Aliyev-Prozess: Beweisanträge der Staatsanwaltschaft
ASTANA. Zu Beginn des vierten Verhandlungstags im Prozess um die Ermordung und Entführung der kasachischen Banker Zholdas Timraliyev und Aybar Khasenov hat Staatsanwalt Markus Berghammer mehrere Beweisanträge vorgelegt.
So will er jenen Agenten des kasachischen Geheimdiensts KNB hören, der dem angeklagten Ex-KNB-Chef Alnur Mussayev angeblich den späteren Fundort der Leichen bezeichnet haben soll.
Mussayev hatte in seiner Beschuldigteneinvernahme in der vergangenen Woche erklärt, der Agent habe ihm auf einer Landkarte den Ort gezeigt, an dem die toten Banker vergraben worden waren. Ihre sterblichen Überreste wurden erst im Mai 2011 - über vier Jahre nach ihrem Verschwinden - in der Remisovka-Schlucht bei Almaty entdeckt. Der Agent habe ihn vorher dazu bringen wollen, offiziell zu bestätigen, dass er Bescheid wisse, wo die Leichen liegen, so Mussayev. In Wahrheit habe er davon aber keine Kenntnis gehabt. Der Agent habe ihm außerdem ein Acht-Punkte-Programm vorgelegt, wie er sich zu verhalten habe, nachdem er sich in Österreich niedergelassen hatte.

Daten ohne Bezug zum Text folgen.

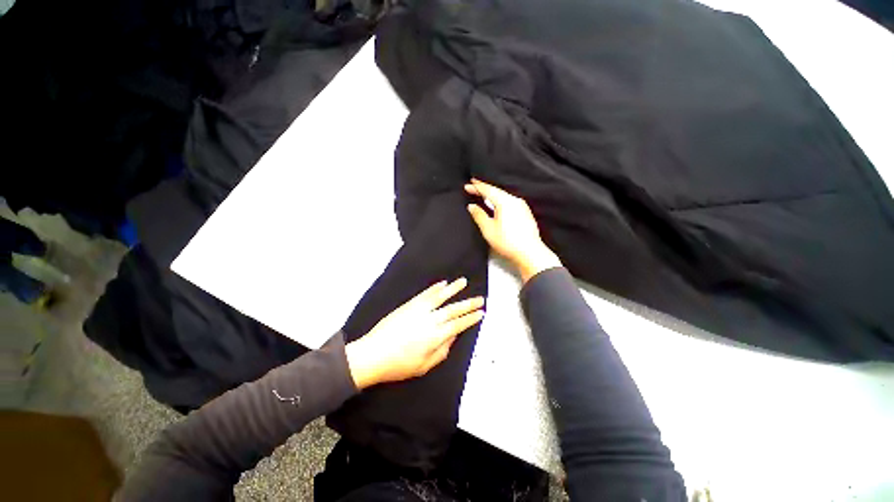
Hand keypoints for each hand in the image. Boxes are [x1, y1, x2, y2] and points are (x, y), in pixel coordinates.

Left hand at [345, 278, 483, 388]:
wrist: (373, 354)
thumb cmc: (399, 365)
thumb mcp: (424, 366)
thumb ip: (442, 351)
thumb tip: (453, 337)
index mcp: (435, 337)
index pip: (458, 325)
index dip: (470, 318)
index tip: (481, 313)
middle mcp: (430, 320)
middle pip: (454, 310)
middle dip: (468, 304)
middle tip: (480, 298)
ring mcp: (419, 310)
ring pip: (440, 296)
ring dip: (453, 289)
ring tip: (464, 282)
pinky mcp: (409, 305)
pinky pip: (425, 294)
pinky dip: (435, 288)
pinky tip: (443, 283)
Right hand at [465, 179, 561, 282]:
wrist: (529, 253)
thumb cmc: (507, 242)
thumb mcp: (488, 229)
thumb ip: (479, 215)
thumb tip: (471, 206)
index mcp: (505, 202)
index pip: (488, 190)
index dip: (476, 187)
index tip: (467, 185)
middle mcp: (515, 200)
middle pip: (497, 191)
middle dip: (484, 189)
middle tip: (473, 187)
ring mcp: (522, 206)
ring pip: (504, 196)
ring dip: (493, 194)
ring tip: (483, 195)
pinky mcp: (525, 213)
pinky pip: (510, 202)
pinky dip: (500, 201)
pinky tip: (497, 205)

Berghammer möchte auch die ehemalige Lebensgefährtin Mussayevs als Zeugin befragen, da der 61-Jährige behauptet, zum Zeitpunkt, als die Banker laut Anklage von ihm sowie dem ehemaligen kasachischen Botschafter in Wien, Rakhat Aliyev, und dessen Assistenten Vadim Koshlyak umgebracht wurden, zu Hause gewesen zu sein. Weiters will der Anklagevertreter jenen Beamten des Bundeskriminalamts hören, der Mussayev belastende Skype-Gespräche ausgewertet und verschriftlicht hatte. Der Ex-KNB-Chef behauptet, dieses Beweismaterial sei im Nachhinein manipuliert worden.

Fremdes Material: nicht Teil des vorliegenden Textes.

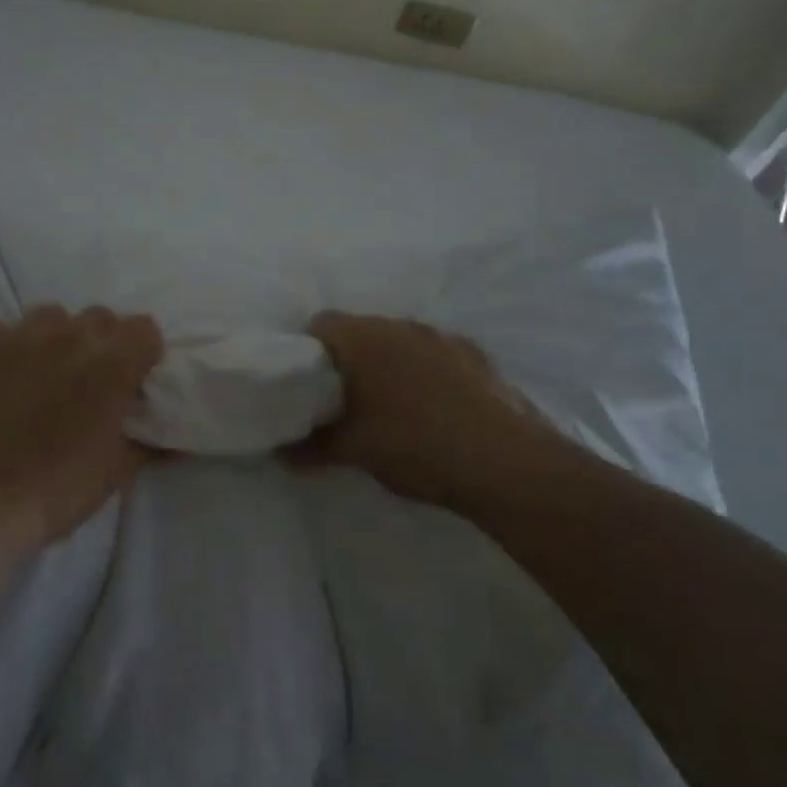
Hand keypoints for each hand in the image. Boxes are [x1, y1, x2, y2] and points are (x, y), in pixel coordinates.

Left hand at [0, 306, 162, 543]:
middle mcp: (70, 337)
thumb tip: (172, 439)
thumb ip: (147, 445)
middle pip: (100, 317)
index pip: (145, 329)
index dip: (142, 353)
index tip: (133, 380)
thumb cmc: (53, 492)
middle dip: (101, 343)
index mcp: (112, 366)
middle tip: (87, 381)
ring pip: (50, 316)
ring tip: (41, 374)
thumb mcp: (113, 474)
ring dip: (54, 339)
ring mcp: (20, 335)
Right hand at [292, 312, 569, 506]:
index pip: (320, 324)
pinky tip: (434, 409)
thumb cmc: (414, 445)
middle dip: (348, 360)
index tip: (306, 383)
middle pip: (361, 331)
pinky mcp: (476, 355)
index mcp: (364, 338)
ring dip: (389, 365)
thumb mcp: (354, 451)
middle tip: (343, 400)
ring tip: (390, 407)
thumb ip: (311, 448)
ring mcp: (443, 337)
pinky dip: (425, 373)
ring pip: (400, 342)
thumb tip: (281, 455)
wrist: (505, 462)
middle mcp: (401, 325)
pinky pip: (435, 355)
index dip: (306, 350)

Nachdem sich in der ersten Verhandlungswoche bereits eine Ersatzgeschworene krankheitsbedingt entschuldigt hatte, ist in dem Schwurprozess nun auch eine Hauptgeschworene ausgefallen. Wie der Vorsitzende Andreas Böhm am Mittwoch im Straflandesgericht bekannt gab, hat ihn die Laienrichterin telefonisch unterrichtet, dass sie derart angeschlagen sei, dass sie das Haus nicht verlassen könne. "Ich hoffe, das passiert nicht noch öfter", konstatierte Böhm, der acht Haupt- und acht Ersatzgeschworene geladen hatte. Am Ende des Beweisverfahrens muss zumindest noch die Hälfte davon vorhanden sein, da das Gesetz acht Laienrichter vorsieht, die alleine die Schuldfrage zu klären und im Fall von Schuldsprüchen gemeinsam mit den drei Berufsrichtern das Strafausmaß festzulegen haben, das über die Angeklagten verhängt wird. Diesen drohen zehn bis 20 Jahre oder lebenslange Haft.
Mit dem früheren Nurbank-Vorstandsvorsitzenden Abilmazhen Gilimov ist am heutigen Verhandlungstag der erste Zeuge geladen. Aliyev, Koshlyak und weitere, für die österreichische Justiz nicht greifbare Mittäter sollen ihn Jänner 2007 entführt haben, nachdem es in der Nurbank zu finanziellen Unregelmäßigkeiten gekommen war. Gilimov soll - entsprechend unter Druck gesetzt - Anteile an der Bank an die damalige Ehefrau Aliyevs, die Tochter des kasachischen Staatschefs Nursultan Nasarbajew, überschrieben haben. Nachdem es ihm gelungen war, mit seiner Ehefrau in telefonischen Kontakt zu treten, wurde der Banker nach 24 Stunden wieder freigelassen.
Zunächst nahm Staatsanwältin Bettina Wallner aber noch Koshlyak ins Kreuzverhör. Sie stellte ihm eine Reihe von Fragen, die der Mann nicht beantworten konnte, weil er - wie er immer wieder geltend machte - nur Befehle Aliyevs ausgeführt und keine eigenen Entscheidungen getroffen habe. "Das ist wieder so eine Frage, die Sie nicht mir, sondern dem Herrn Aliyev hätten stellen sollen", bemerkte der 42-Jährige. Aliyev war Ende Februar erhängt in seiner Zelle im Landesgerichtlichen Gefangenenhaus aufgefunden worden. Die Justiz geht von Selbstmord, eine offiziell bestätigte Todesursache liegt allerdings nach wie vor nicht vor.